Rendu obligatoire depuis 2006 pour les ventes immobilières, et depuis 2007 pour les locations et les constructions, le DPE est régit par les articles R.134.1-5 du code de la construction et de l'habitation. Ils précisent notamment les conditions d'exécution d'un DPE.
Par qui faire réaliser un DPE ?
Un professionnel certifié
La loi précise qu'il doit être réalisé par un diagnostiqueur certifié par un organisme accrédité par le COFRAC (Comité Français d’Accréditation).

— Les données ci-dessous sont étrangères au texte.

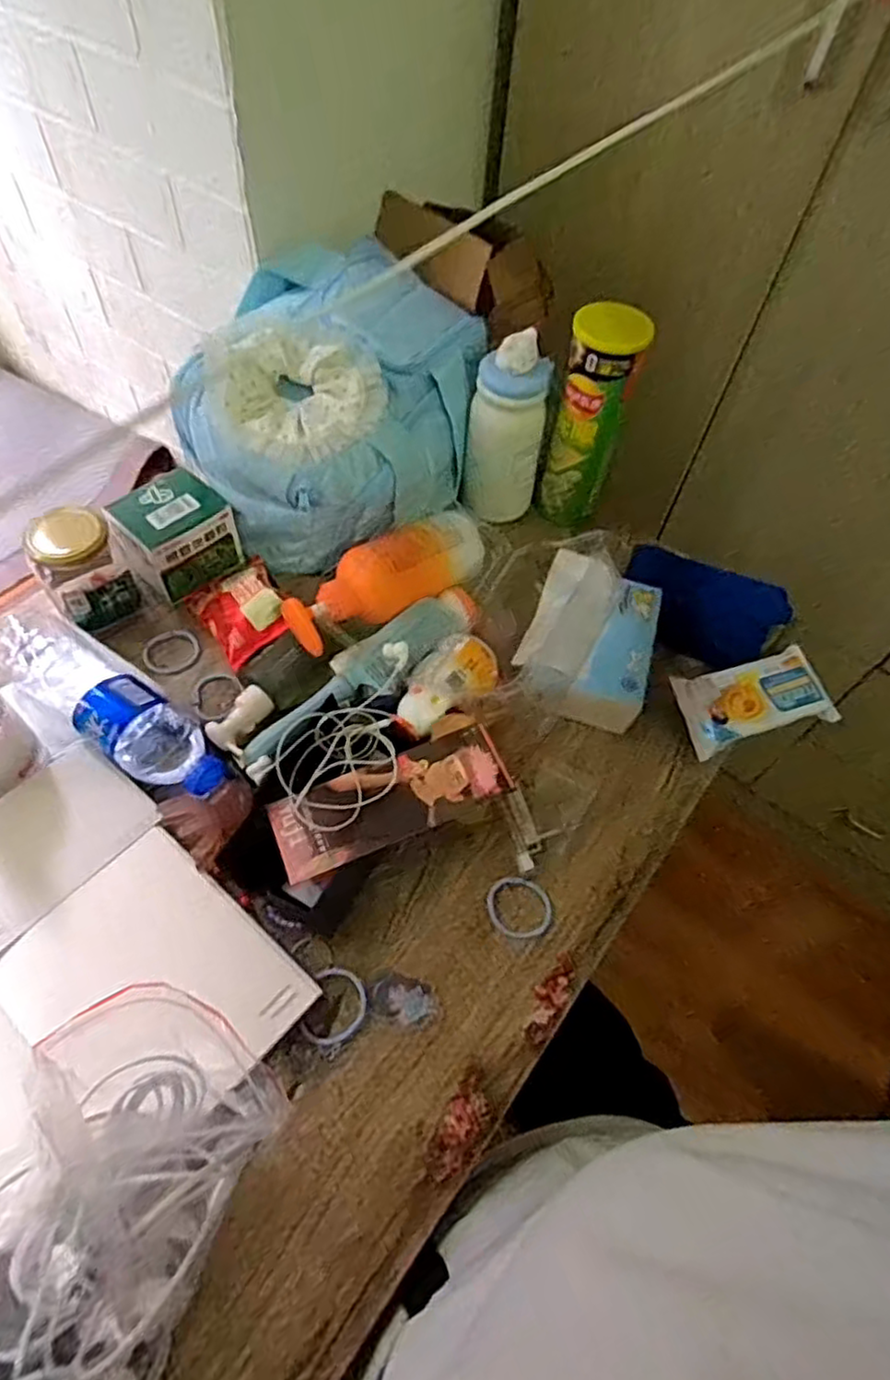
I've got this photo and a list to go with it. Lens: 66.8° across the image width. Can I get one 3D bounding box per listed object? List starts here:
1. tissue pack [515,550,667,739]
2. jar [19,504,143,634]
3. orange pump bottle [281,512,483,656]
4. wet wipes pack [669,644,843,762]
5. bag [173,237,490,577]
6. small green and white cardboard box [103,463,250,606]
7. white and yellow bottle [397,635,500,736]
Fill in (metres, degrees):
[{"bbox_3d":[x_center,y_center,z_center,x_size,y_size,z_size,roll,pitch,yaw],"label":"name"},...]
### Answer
[{"bbox_3d":[0.128,-0.043,0.603,0.113,0.062,0.141,18,58,7],"label":"tissue pack"},{"bbox_3d":[-0.319,-0.102,0.602,0.068,0.086,0.078,-34,66,-23],"label":"jar"},{"bbox_3d":[-0.046,-0.094,0.610,0.200,0.059,0.063,-29,64,-21],"label":"orange pump bottle"},{"bbox_3d":[0.279,0.007,0.607,0.137,0.025,0.075,-12,59,-12],"label":"wet wipes pack"},{"bbox_3d":[-0.103,-0.261,0.656,0.234,0.174,0.256,17,58,6],"label":"bag"},{"bbox_3d":[-0.256,-0.146,0.642,0.080,0.071,0.095,35,61,17],"label":"small green and white cardboard box"},{"bbox_3d":[0.003,-0.007,0.567,0.098,0.033,0.047,-36,67,-24],"label":"white and yellow bottle"}]

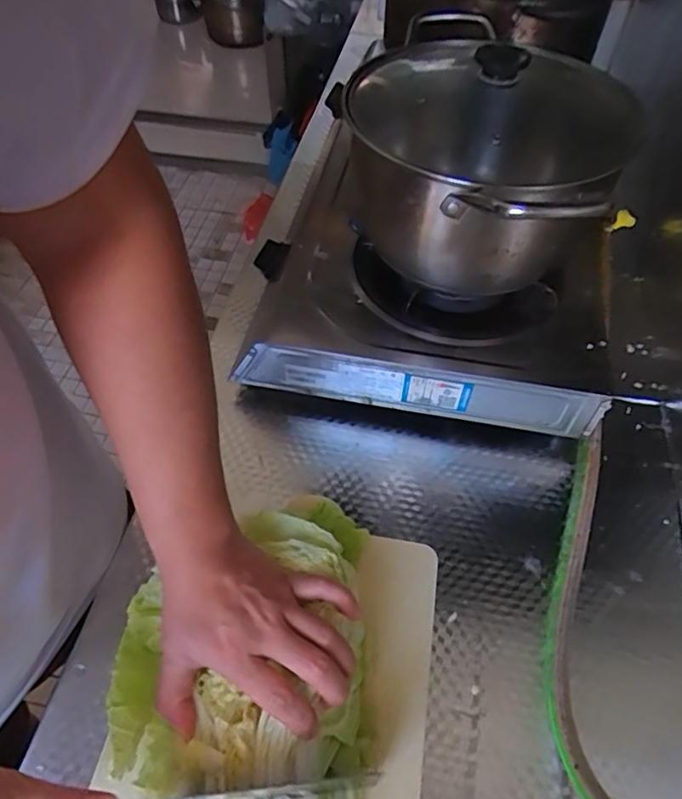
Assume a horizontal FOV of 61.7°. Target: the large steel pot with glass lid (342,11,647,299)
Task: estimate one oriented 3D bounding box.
[{"bbox_3d":[0.121,-0.217,0.513,0.231,0.153,0.264,23,58,17],"label":"large steel pot with glass lid"}]

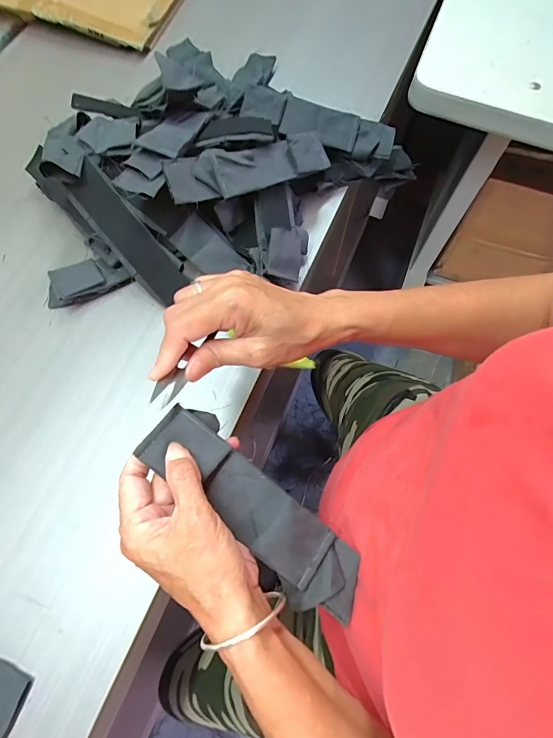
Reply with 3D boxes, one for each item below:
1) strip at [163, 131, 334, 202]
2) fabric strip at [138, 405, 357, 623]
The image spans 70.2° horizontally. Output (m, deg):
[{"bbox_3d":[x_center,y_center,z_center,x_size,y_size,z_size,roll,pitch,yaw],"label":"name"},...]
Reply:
[{"bbox_3d":[-0.025,-0.224,0.437,0.194,0.014,0.048,-23,99,-20],"label":"strip"},{"bbox_3d":[-0.011,0.103,0.278,0.191,0.025,0.052,45,73,-2],"label":"fabric strip"}]

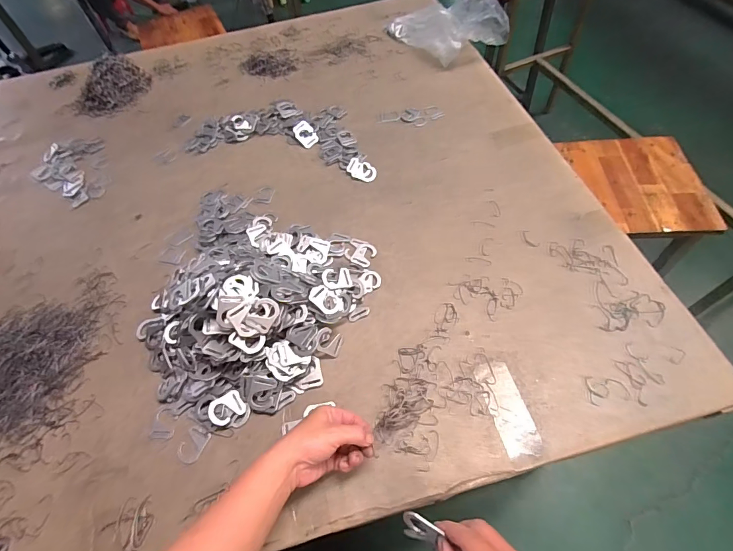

Parmi les organismes accrédités figurent, par exemple, le bureau Veritas Certification, AFAQ AFNOR Certification, ou encore ECA CERT.
Une liste complète est fournie sur le site du COFRAC à l'adresse http://www.cofrac.fr/fr/actus/immobilier/default.htm
Les opérateurs de diagnostics doivent être indépendants, et doivent pouvoir justifier, outre de leur certification, d'une assurance professionnelle couvrant la prestation de diagnostic de performance énergétique.
Il convient ainsi de vérifier que le prestataire que vous choisissez est capable de fournir l’ensemble de ces justificatifs.
Au besoin, consultez l’espace Info->Energie dans votre localité.
Combien coûte un DPE ?
Il n'existe pas de réglementation en terme de tarification. Le coût varie selon les bureaux d'études thermiques et autres professionnels du bâtiment réalisant cette prestation. Il est nécessaire d'obtenir plusieurs offres afin d'établir un comparatif.
Le DPE est à la charge du propriétaire-bailleur pour une location, du propriétaire-vendeur dans le cadre d'une vente, et du maître d'ouvrage s'agissant d'une construction.
Informations et estimation de la consommation énergétique
La vocation du diagnostic de performance énergétique est d'informer et sensibiliser les propriétaires et les locataires en communiquant une estimation de la consommation en énergie du logement, et en mesurant ses émissions de gaz à effet de serre.
Les informations transmises
Le diagnostic donne lieu à une classification du logement sous la forme de deux étiquettes :
Une étiquette Energie
L'habitat est noté sur une échelle de A à G, selon sa consommation en kWh par mètre carré par an. Les logements A sont les plus « économes » (moins de 50 kWh/m2/an), ceux classés G sont les plus « énergivores » (plus de 450 50 kWh/m2/an).
Selon l'ADEME, la moyenne du parc immobilier en France est en classe E, soit +/- 240 kWh/m2/an.
Une étiquette Climat
L'habitat est classé sur une échelle identique (A-G), selon ses émissions de gaz à effet de serre quantifiées en kilogrammes d’équivalent CO2 par m2 par an. Il est considéré à faible émission (A) quand l'émission est de moins de 5 Kg éq. CO2, et à fortes émissions (G) quand il dépasse les 80 Kg éq. CO2.